── PAGE EXTRACT

Forget sharp suits, Italian-inflected Noo Yawk accents and lightning machine-gun hits. In the digital sphere, 'the mob' comes equipped with friendship bracelets and mobile phones.

Welcome to the world of the 'smart mob', where the network entwines with the maverick spirit of hippiedom. Connected by e-mail and mobile phones, devotees converge at a predetermined moment and stage an event or protest.

To accentuate the drama and prevent intervention by the authorities, the place and 'script' remain secret until just before the mob comes together. Since last year, when techno-prophet Howard Rheingold delivered the definitive book on the subject, Smart Mobs: The Next Social Revolution, the technology-enabled collective action that he foresaw has been breaking out across the globe.

In Korea, Mr Rheingold told Technopedia, the young cyber-generation used the OhMyNews.com website and text messaging to mastermind a campaign that swung the election in favour of President Roh Moo-hyun. In America, while the Howard Dean presidential campaign has exploited the internet and mobile phones in a grassroots movement, the left-wing activist site moveon.org has turned into a 'formidable' popular cohesive force.

Likewise, the global antiwar protests in the run-up to America's attack on Iraq could never have been organised on such a scale and at such a pace without the self-organising capabilities that websites, weblogs, e-mail and text messaging allow, Mr Rheingold claims.

Also known as a 'flash crowd', the phenomenon he chronicles can be traced back to a 1973 science-fiction short story by Larry Niven. In the story, teleportation is routine and 'flash crowd' means the ghoulish mob that abruptly teleports to places in turmoil.

────
── DATA LINES

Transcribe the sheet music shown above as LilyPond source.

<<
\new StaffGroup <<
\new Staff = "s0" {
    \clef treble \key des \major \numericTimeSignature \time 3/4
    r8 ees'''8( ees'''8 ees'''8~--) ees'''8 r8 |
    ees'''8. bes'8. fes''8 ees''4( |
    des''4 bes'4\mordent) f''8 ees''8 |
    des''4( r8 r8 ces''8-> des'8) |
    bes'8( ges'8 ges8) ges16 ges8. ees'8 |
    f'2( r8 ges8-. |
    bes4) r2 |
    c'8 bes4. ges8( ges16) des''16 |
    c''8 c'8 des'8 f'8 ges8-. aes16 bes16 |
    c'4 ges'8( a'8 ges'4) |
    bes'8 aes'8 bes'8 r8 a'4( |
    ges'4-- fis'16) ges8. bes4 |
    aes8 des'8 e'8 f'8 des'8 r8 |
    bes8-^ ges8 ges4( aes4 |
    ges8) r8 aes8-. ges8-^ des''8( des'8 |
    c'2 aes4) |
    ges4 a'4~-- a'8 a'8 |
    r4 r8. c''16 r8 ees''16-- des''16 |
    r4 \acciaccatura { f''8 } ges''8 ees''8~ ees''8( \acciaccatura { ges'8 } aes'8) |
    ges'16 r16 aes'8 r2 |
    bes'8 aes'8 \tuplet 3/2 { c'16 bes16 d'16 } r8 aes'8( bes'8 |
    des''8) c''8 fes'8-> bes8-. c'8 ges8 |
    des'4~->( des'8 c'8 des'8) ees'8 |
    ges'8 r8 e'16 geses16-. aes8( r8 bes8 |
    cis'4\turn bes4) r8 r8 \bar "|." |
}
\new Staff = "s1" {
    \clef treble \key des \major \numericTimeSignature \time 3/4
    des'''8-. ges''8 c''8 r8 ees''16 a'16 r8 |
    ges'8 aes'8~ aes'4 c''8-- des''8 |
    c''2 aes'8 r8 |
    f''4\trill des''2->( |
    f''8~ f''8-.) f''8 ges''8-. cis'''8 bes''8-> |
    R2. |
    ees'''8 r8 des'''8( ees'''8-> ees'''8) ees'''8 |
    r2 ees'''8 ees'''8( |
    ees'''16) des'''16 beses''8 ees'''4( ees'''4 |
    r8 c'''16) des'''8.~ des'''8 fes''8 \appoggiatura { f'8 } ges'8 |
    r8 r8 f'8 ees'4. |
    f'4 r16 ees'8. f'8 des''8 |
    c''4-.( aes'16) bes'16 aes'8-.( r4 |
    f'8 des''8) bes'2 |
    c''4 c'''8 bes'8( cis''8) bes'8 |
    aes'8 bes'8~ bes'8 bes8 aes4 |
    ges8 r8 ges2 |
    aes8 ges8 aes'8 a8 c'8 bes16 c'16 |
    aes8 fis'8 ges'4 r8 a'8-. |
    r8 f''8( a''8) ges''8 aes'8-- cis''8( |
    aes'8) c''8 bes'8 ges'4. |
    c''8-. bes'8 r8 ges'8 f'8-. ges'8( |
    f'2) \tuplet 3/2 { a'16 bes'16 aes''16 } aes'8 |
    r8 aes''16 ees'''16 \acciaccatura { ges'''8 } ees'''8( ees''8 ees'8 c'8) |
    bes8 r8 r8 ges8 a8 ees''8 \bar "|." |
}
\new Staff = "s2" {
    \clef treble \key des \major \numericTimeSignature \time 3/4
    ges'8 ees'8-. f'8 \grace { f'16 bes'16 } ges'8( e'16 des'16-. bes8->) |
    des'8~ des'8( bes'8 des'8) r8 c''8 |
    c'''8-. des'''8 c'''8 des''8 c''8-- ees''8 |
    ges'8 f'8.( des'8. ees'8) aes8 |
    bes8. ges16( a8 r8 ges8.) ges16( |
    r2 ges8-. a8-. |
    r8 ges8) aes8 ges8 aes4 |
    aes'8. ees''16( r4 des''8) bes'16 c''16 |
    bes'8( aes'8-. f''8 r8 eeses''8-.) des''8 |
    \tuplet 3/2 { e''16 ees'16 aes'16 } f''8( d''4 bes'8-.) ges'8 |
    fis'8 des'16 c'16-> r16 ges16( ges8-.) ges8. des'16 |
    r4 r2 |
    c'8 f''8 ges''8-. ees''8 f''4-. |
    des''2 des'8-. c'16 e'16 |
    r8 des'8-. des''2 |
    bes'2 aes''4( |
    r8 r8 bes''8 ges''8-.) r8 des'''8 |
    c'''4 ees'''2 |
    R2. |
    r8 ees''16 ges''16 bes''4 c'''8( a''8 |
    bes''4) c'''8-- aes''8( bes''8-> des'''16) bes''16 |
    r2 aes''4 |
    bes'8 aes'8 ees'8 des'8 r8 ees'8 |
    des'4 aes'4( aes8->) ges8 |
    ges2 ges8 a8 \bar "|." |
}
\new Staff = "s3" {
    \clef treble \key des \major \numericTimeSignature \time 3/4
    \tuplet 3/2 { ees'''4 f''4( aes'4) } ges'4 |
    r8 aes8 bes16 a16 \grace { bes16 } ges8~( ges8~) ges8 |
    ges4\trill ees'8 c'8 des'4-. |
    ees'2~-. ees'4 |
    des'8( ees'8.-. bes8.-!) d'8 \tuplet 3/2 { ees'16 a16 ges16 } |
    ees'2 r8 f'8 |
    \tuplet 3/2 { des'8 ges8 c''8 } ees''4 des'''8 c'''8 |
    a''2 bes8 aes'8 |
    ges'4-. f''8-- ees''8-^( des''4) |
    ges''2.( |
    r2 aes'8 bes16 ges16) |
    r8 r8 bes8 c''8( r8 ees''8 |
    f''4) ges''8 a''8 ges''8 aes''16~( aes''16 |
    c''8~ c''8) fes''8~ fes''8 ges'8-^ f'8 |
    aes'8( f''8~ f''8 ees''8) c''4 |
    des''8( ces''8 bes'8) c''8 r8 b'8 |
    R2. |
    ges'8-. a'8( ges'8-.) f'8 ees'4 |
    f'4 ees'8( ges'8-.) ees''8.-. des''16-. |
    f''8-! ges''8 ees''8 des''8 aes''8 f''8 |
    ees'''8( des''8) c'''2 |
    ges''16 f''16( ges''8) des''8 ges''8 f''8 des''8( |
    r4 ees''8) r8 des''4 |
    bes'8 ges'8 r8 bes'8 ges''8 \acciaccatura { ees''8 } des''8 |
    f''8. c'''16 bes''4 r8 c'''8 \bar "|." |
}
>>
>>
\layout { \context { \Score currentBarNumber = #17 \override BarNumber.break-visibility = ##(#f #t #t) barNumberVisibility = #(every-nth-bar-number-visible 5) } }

────

▸ EXERCISES:
• A. Answer these questions from the article on smart mobs, one per line:
(i) Which website did Korea's young cyber-generation use in its election campaign?
(ii) What is the title of Howard Rheingold's book?
(iii) In what year did the Larry Niven short story appear?
• B. Resume the article on smart mobs, writing on from its last sentence.

▸ SET OF ANSWERS:
• A.
(i) OhMyNews.com
(ii) Smart Mobs: The Next Social Revolution
(iii) 1973

• B.
As the website devoted to Niven (www.larryniven.org) gleefully puts it: 'Riot begins, more rioters transport in after seeing riot begin on the news, more news reporters transport in, every Johnny-come-lately wanting a view of the riot transports in, every mad religious cultist wanting exposure transports in as well as looters who are coming in to take advantage of the overwhelming crowds. By this point, no one can transport out of the area as the transport booths are blocked by even more hawkers wanting to view the riot.'

The original smart mobs were rather more docile teenage 'thumb tribes' in Tokyo and Helsinki who punched out text messages on big basic mobile phones to organise impromptu raves or to shadow their favourite stars. In Tokyo, swarms of teenage fans would miraculously materialise at subway stations where a rock god was said to be heading.

The wider craze seemed to be focused on New York. First, a gang of web mavens was invited by e-mail to take part in an art event in the city, then the first flash mob materialised in Macy's, the department store, when about 100 people arrived and asked for a vast 'love rug' at the main checkout. Two weeks later, another group of 250 people gathered at Grand Central Station. Confronted by a large police presence, they reconvened to the Grand Hyatt hotel and burst into raucous applause for 15 seconds, then melted away the police arrived.

Since then, the movement has been gathering momentum. Now mobs are cropping up everywhere from Texas to London, and the rise of the mob will continue, Mr Rheingold predicts.

'I think these are just the first signs of a large shift in the way people organise social, political, cultural and economic activity. For mobile communications and pervasive computing, I think the current era is equivalent to the early 1980s, when the PC first became available [but people didn't know what to do with them], or the early 1990s, when only engineers used the internet.'

Earlier this month, about 200 people showed up on a Central Park ridge. Once gathered, participants tweeted like birds and crowed like roosters. It all seems more cuckoo than cool, but more fun than the stunts carried out by New York's more established mob.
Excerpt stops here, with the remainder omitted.